Paris: An emotional finish to Stage 18 in the Alps saw Poland’s Michal Kwiatkowski and Richard Carapaz finish arm-in-arm to lead home an Ineos Grenadiers one-two with the Ecuadorian also securing the polka dot jersey on a day to remember for the British-based team at the ongoing Tour de France.
After days of trying to bounce back from the shock withdrawal of defending champion Egan Bernal, Ineos finally got their win as Kwiatkowski was gifted a maiden Grand Tour scalp by teammate Carapaz in La Roche-sur-Foron after the pair had put on a masterclass during a gruelling third and final day in the Alps.
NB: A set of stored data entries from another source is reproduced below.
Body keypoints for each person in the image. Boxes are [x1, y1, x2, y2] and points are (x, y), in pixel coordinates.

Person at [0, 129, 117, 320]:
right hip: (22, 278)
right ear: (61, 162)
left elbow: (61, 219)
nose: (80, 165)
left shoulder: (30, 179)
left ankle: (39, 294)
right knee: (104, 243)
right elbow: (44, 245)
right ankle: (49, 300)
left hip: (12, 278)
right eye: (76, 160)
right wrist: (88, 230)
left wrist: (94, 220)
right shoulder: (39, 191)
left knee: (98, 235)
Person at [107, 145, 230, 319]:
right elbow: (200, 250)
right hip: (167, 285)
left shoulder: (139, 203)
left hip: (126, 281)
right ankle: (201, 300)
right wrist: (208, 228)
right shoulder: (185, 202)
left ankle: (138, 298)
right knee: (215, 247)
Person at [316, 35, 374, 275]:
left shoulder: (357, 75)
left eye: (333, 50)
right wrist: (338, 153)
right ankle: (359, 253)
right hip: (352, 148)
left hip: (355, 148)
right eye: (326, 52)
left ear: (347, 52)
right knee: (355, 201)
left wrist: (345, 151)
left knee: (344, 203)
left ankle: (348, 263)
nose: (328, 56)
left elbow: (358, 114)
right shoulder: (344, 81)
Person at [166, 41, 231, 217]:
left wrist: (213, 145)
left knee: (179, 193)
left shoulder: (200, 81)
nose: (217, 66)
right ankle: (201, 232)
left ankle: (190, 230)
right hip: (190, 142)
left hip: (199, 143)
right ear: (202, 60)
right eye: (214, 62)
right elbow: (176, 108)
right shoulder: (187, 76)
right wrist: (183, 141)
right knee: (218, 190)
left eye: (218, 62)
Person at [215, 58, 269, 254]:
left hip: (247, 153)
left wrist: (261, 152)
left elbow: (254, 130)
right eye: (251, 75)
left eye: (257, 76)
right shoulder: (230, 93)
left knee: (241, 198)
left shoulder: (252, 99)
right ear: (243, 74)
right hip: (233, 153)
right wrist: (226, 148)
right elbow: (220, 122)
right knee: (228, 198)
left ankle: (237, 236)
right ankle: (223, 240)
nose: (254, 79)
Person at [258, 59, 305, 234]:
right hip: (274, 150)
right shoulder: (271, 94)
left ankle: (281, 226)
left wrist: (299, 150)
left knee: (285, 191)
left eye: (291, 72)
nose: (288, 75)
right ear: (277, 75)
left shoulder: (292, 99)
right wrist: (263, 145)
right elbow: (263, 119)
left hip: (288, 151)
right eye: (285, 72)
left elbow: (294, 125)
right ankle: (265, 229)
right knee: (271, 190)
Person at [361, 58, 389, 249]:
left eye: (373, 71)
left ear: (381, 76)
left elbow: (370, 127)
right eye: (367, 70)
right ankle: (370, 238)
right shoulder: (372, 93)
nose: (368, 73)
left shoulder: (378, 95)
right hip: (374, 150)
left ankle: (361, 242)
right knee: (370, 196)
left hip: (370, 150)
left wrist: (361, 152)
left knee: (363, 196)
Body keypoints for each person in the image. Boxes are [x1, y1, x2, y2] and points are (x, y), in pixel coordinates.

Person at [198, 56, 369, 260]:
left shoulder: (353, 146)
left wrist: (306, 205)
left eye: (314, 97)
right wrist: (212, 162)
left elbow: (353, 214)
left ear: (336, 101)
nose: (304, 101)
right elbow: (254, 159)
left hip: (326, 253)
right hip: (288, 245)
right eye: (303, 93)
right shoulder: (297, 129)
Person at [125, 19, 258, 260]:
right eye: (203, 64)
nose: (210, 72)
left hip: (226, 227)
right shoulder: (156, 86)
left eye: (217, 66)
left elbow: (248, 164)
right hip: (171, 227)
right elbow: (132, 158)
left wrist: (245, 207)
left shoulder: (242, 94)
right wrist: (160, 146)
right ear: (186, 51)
Kwiatkowski and Carapaz were the last riders standing from a large breakaway which formed early on in the 175km stage from Meribel, with Tour debutant Carapaz on the front of the race for the third day running.
Two days after missing out at Villard-de-Lans, Carapaz gave up his opportunity of a stage win and instead settled for the polka dot jersey, which he snatched from Slovenia’s Tadej Pogacar after a thrilling tussle with Switzerland’s Marc Hirschi (Team Sunweb) over the day’s five categorised climbs.
When Hirschi crashed on the descent of the Col des Saisies with 80km remaining, the pendulum swung in the favour of Carapaz, who led the race over the Col des Aravis and the Plateau des Glieres with teammate Kwiatkowski by his side.
The pair dropped Spain’s Pello Bilbao (Bahrain-McLaren) on the decisive climb with 35km remaining before making light work of a testing two-kilometre gravel section while holding off the chase from a group of race favourites behind.
After cresting a final uncategorised climb with three minutes in the bank, the Ineos duo were able to soak up the atmosphere as they entered La Roche-sur-Falcon and wowing the crowds with a finish reminiscent of the great LeMond and Hinault finale on Alpe d’Huez in 1986.
Belgium’s Wout van Aert won the sprint for third place and neutralised the battle for bonus seconds for his Jumbo-Visma teammate Primoz Roglic, who retained his 57-second lead over fellow Slovenian Pogacar (UAE-Team Emirates) in the general classification with two days left till Paris.
“That was some day,” said 30-year-old Kwiatkowski, the 2014 world champion and a vital cog in Team Sky and Ineos’ Tour-winning machine for the past five years. His win was Ineos’ first in Grand Tours since the second of Geraint Thomas’ back-to-back wins in the 2018 Tour, the year the Welshman won the yellow jersey.
While missing out on the chance of becoming the first Ecuadorian to win a stage on the Tour, 27-year-old Carapaz now holds a two-point lead over Pogacar in the king of the mountains classification to put a gloss on the day Ineos bounced back after the disappointment of seeing their leader withdraw.